[Edit difference data]

***

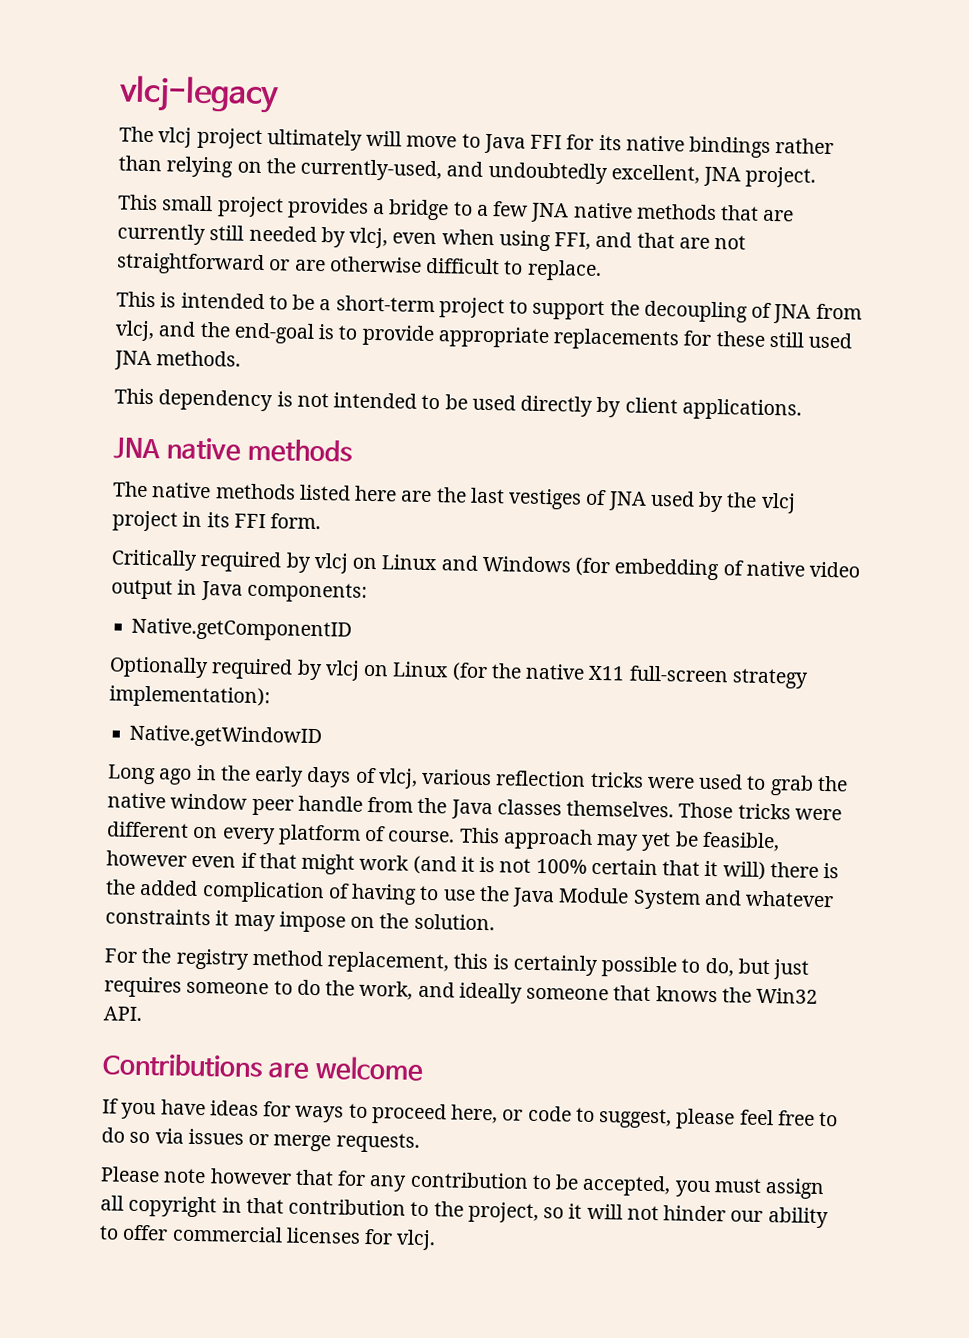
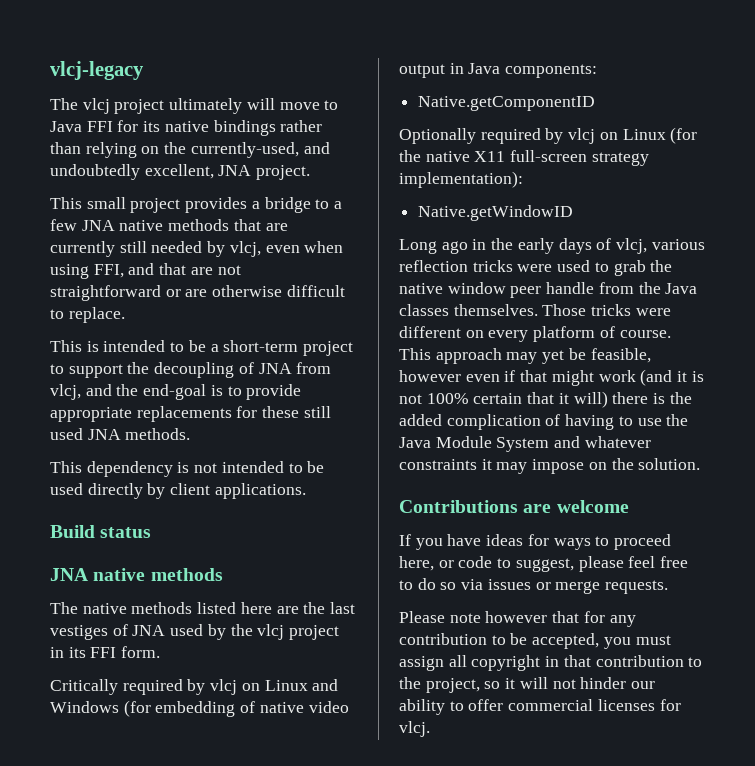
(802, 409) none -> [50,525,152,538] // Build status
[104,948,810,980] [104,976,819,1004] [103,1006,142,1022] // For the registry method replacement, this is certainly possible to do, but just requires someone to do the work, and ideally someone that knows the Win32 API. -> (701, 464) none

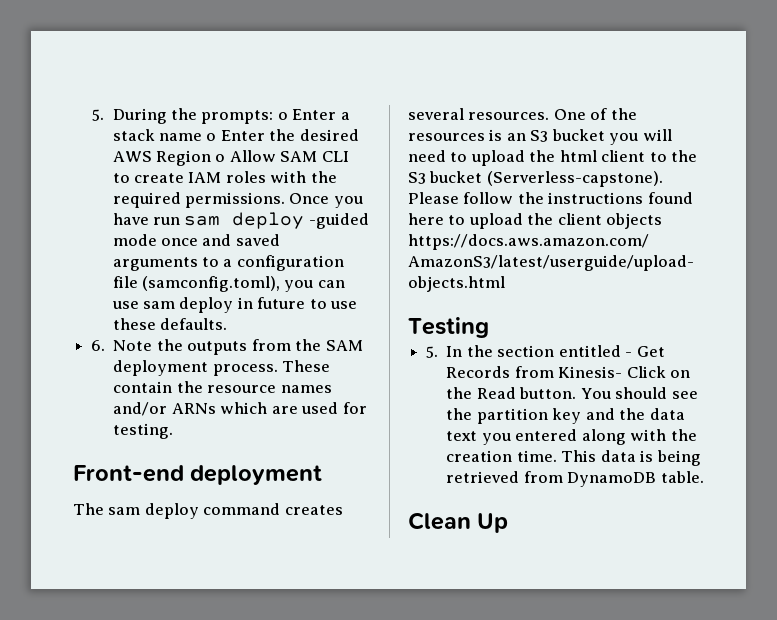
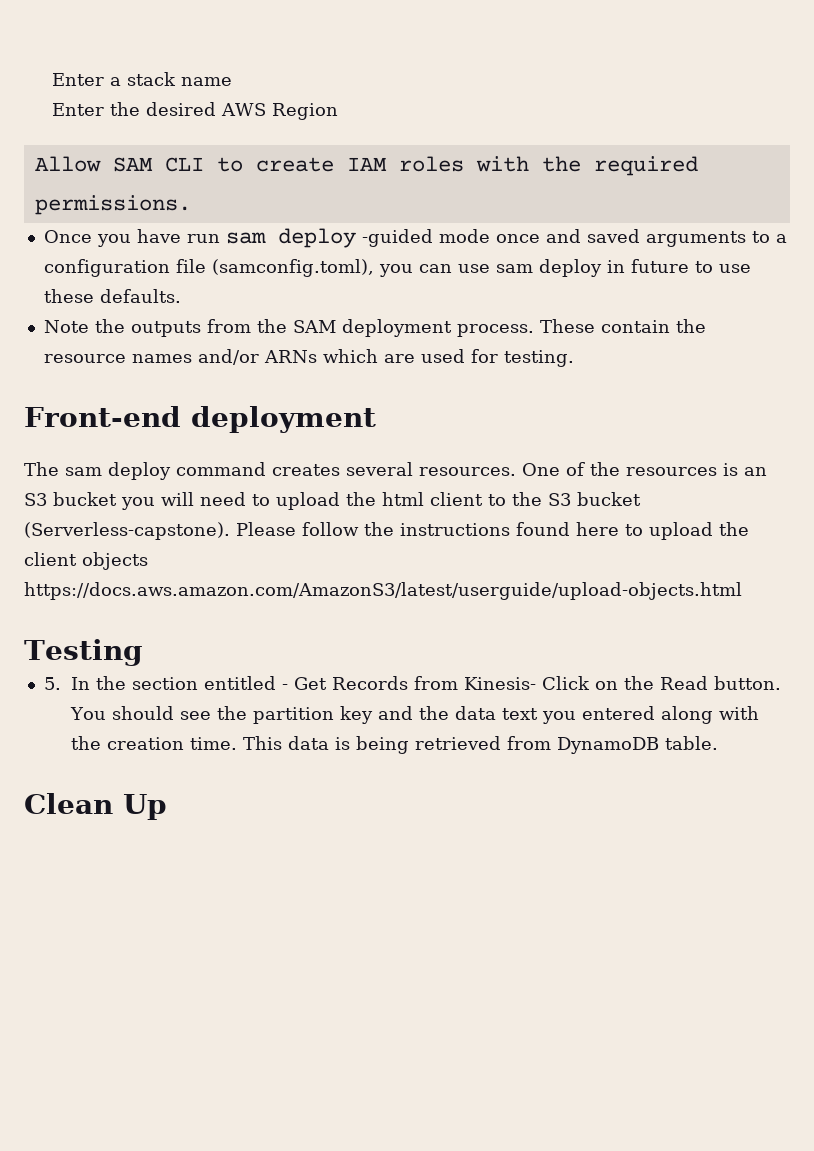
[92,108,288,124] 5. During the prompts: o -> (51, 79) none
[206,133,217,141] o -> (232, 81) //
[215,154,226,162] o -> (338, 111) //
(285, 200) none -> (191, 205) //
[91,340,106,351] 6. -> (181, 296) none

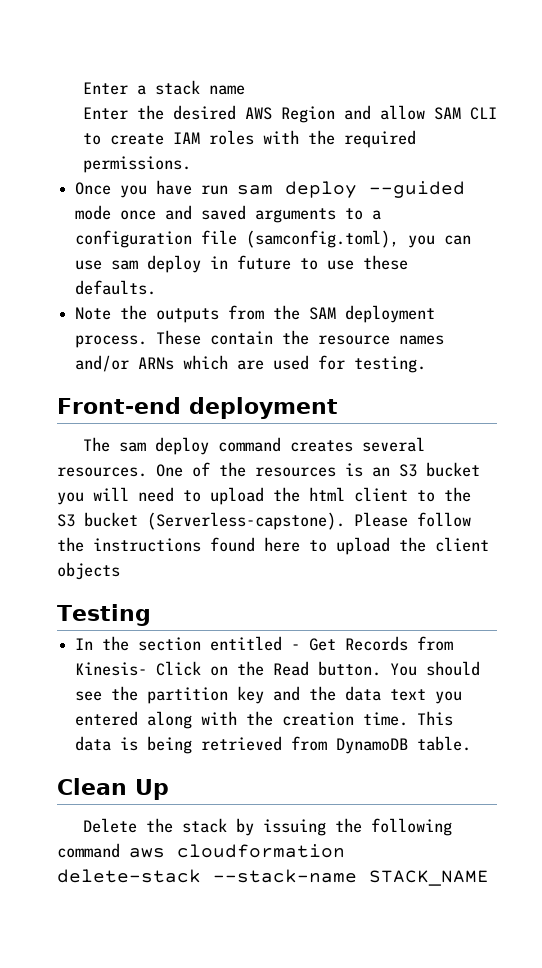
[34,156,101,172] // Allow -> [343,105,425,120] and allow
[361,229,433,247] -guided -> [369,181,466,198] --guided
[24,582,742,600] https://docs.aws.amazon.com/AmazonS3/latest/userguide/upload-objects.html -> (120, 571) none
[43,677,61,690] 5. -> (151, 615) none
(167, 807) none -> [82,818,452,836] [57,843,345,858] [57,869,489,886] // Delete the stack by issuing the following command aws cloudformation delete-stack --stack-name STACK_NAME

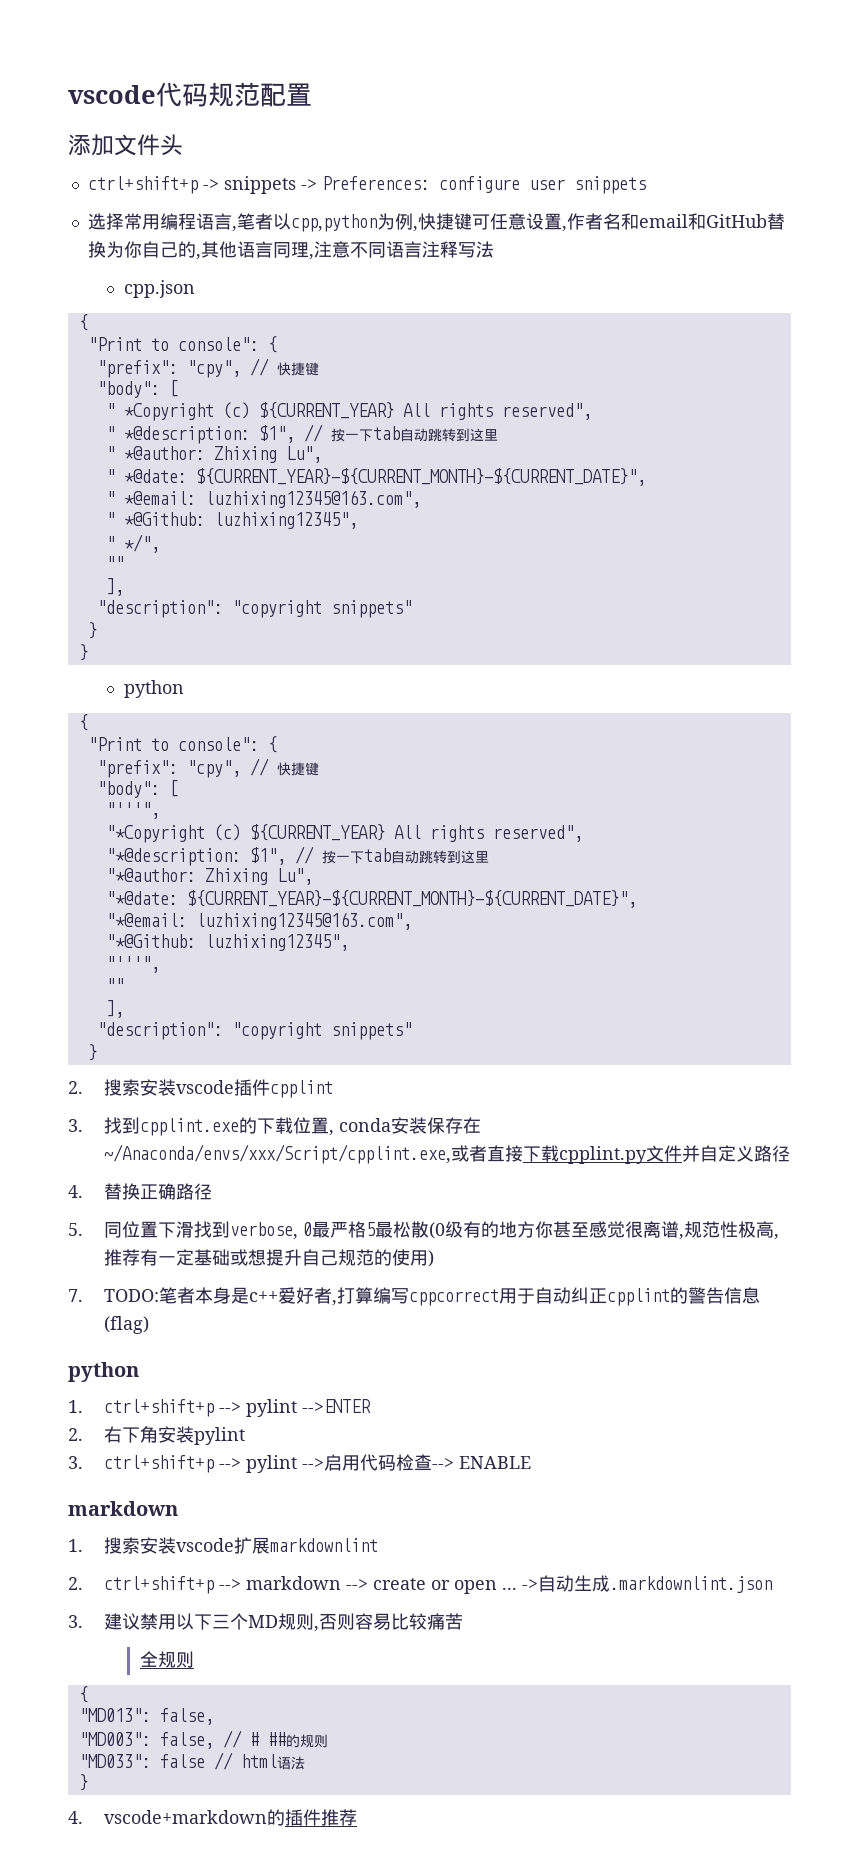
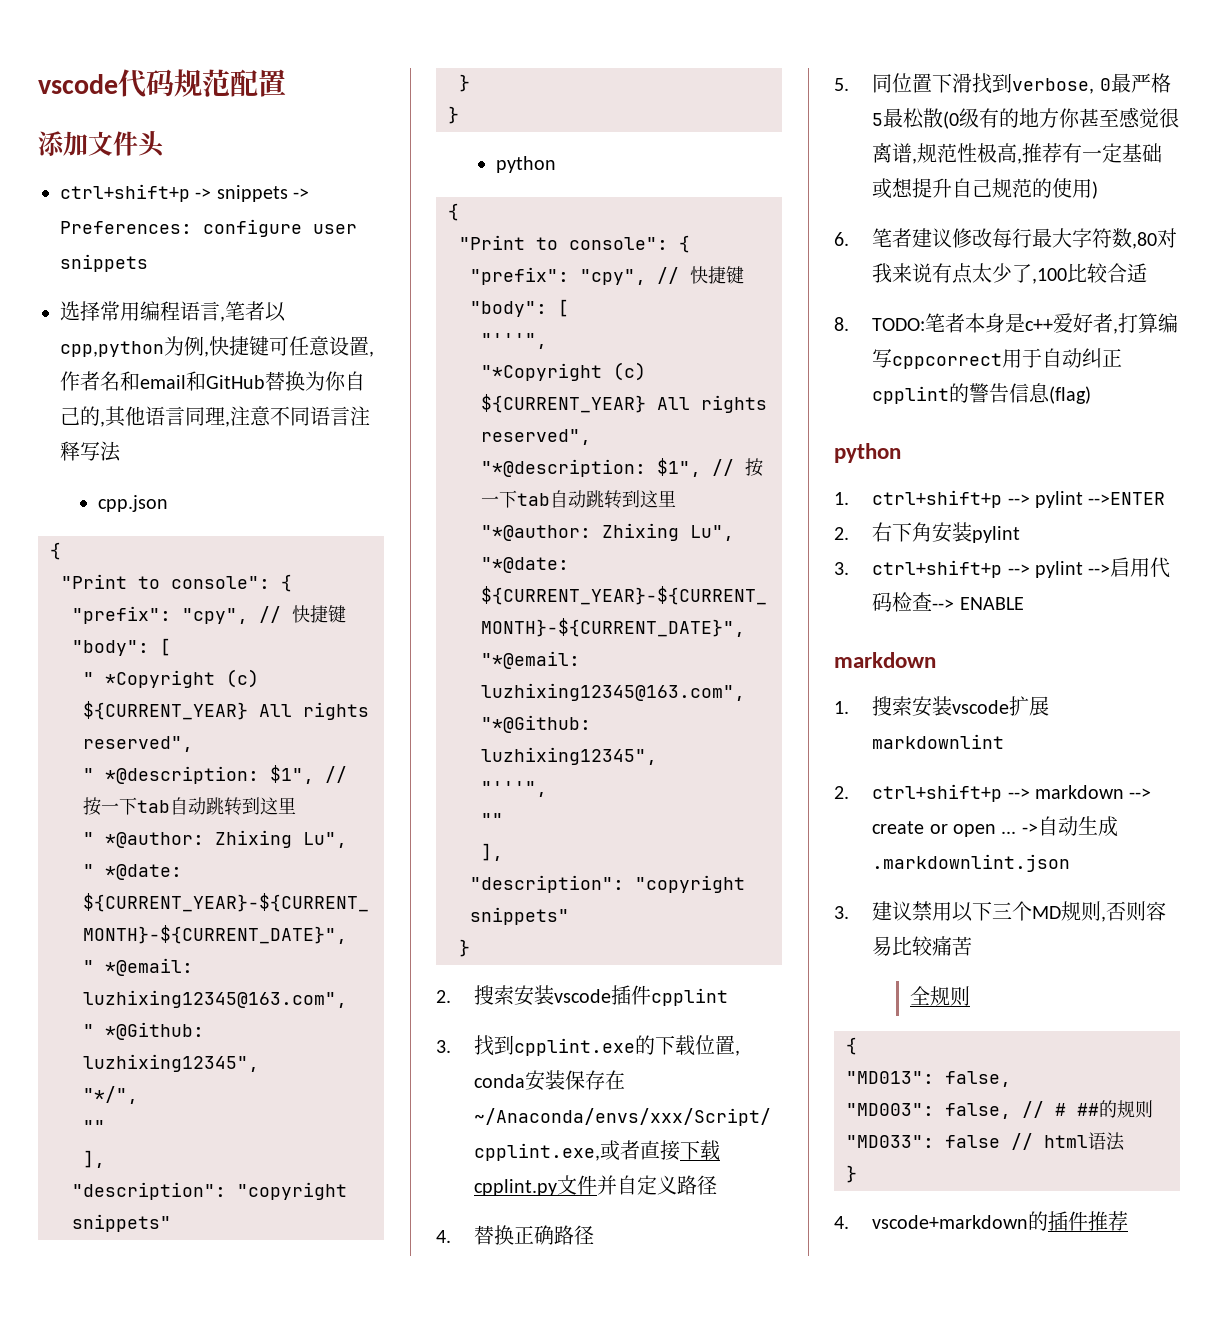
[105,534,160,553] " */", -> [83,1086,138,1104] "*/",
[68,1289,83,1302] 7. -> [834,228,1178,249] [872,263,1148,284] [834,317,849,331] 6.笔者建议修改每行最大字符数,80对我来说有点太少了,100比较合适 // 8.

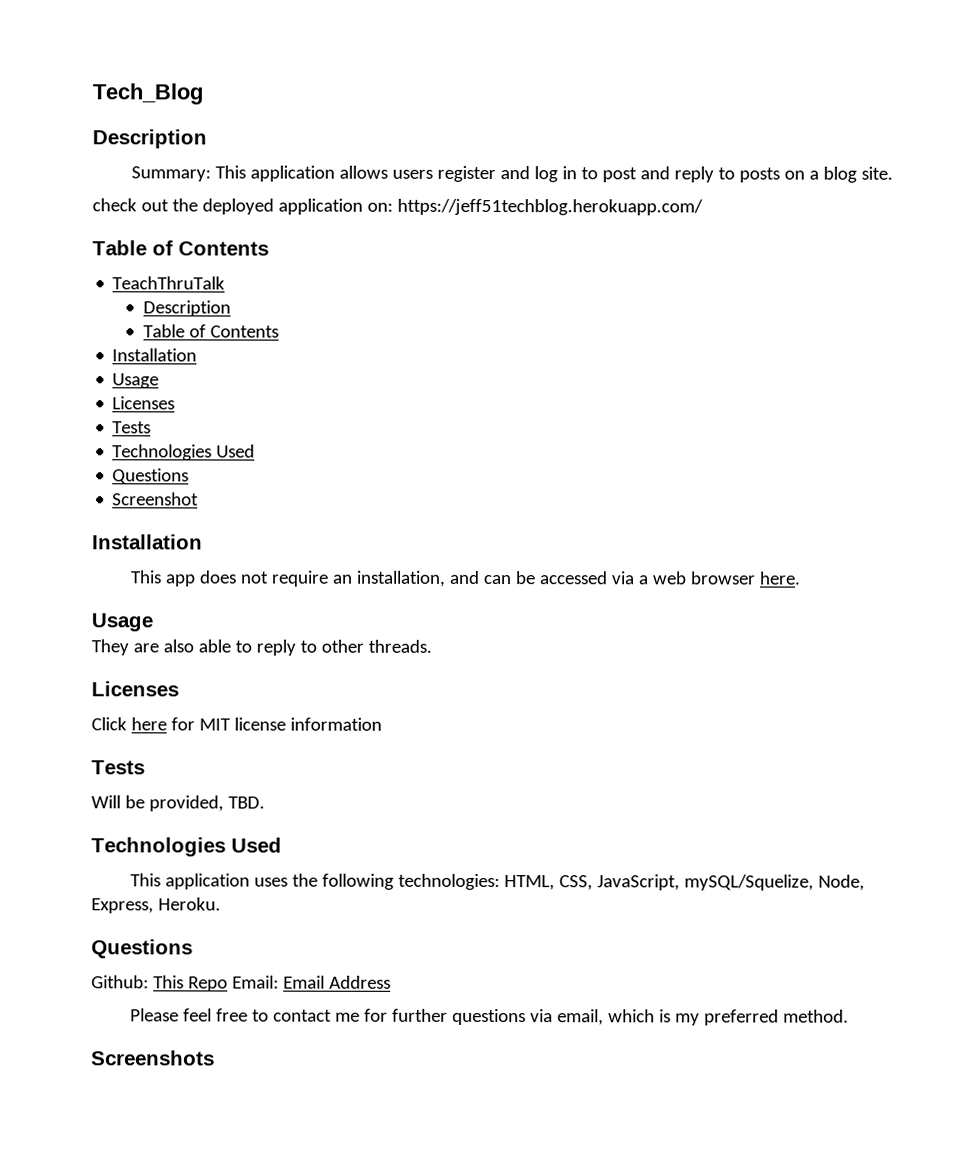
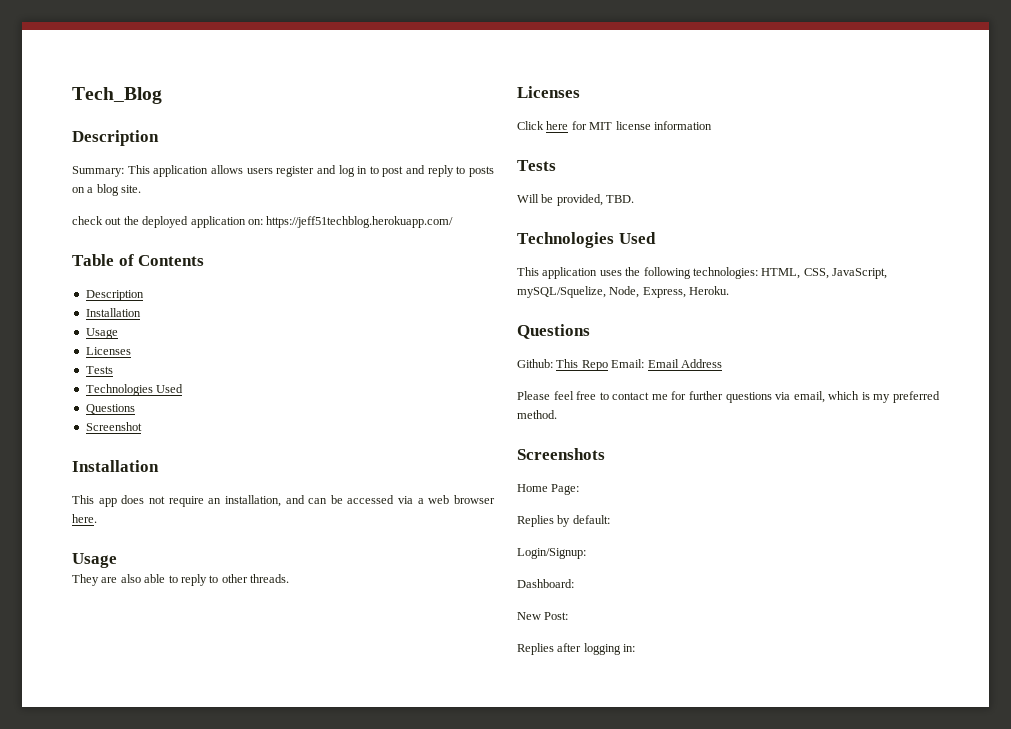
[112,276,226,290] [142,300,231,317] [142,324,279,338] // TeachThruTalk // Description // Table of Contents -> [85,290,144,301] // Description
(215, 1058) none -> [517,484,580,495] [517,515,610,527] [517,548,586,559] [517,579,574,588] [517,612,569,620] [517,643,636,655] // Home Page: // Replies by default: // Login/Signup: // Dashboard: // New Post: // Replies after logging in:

***

What is required
Write out again exactly the lines from the start of the data above through the line containing "[112,276,226,290] [142,300,231,317] [142,324,279,338]", inclusive, excluding any pictures.

Task result
(802, 409) none -> [50,525,152,538] // Build status
[104,948,810,980] [104,976,819,1004] [103,1006,142,1022] // For the registry method replacement, this is certainly possible to do, but just requires someone to do the work, and ideally someone that knows the Win32 API. -> (701, 464) none

[92,108,288,124] 5. During the prompts: o -> (51, 79) none
[206,133,217,141] o -> (232, 81) //
[215,154,226,162] o -> (338, 111) //
(285, 200) none -> (191, 205) //
[91,340,106,351] 6. -> (181, 296) none

[34,156,101,172] // Allow -> [343,105,425,120] and allow
[361,229,433,247] -guided -> [369,181,466,198] --guided
[24,582,742,600] https://docs.aws.amazon.com/AmazonS3/latest/userguide/upload-objects.html -> (120, 571) none
[43,677,61,690] 5. -> (151, 615) none
(167, 807) none -> [82,818,452,836] [57,843,345,858] [57,869,489,886] // Delete the stack by issuing the following command aws cloudformation delete-stack --stack-name STACK_NAME

[105,534,160,553] " */", -> [83,1086,138,1104] "*/",
[68,1289,83,1302] 7. -> [834,228,1178,249] [872,263,1148,284] [834,317,849,331] 6.笔者建议修改每行最大字符数,80对我来说有点太少了,100比较合适 // 8.

[112,276,226,290] [142,300,231,317] [142,324,279,338] // TeachThruTalk // Description // Table of Contents -> [85,290,144,301] // Description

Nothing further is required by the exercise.